Saved data entries
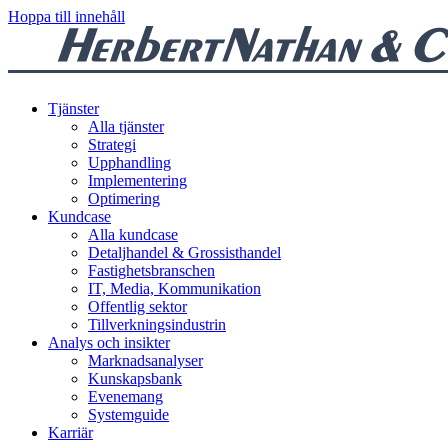
Hoppa till innehåll
Tjänster
Alla tjänster
Strategi
Upphandling
Implementering
Optimering
Kundcase
Alla kundcase
Detaljhandel & Grossisthandel
Fastighetsbranschen
IT, Media, Kommunikation
Offentlig sektor
Tillverkningsindustrin
Analys och insikter
Marknadsanalyser
Kunskapsbank
Evenemang
Systemguide
Karriär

> [Task description]: All that is needed is an exact copy of the entries above, minus the pictures.

> [Solution]:
Hoppa till innehåll
Tjänster
Alla tjänster
Strategi
Upphandling
Implementering
Optimering
Kundcase
Alla kundcase
Detaljhandel & Grossisthandel
Fastighetsbranschen
IT, Media, Kommunikation
Offentlig sektor
Tillverkningsindustrin
Analys och insikter
Marknadsanalyser
Kunskapsbank
Evenemang
Systemguide
Karriär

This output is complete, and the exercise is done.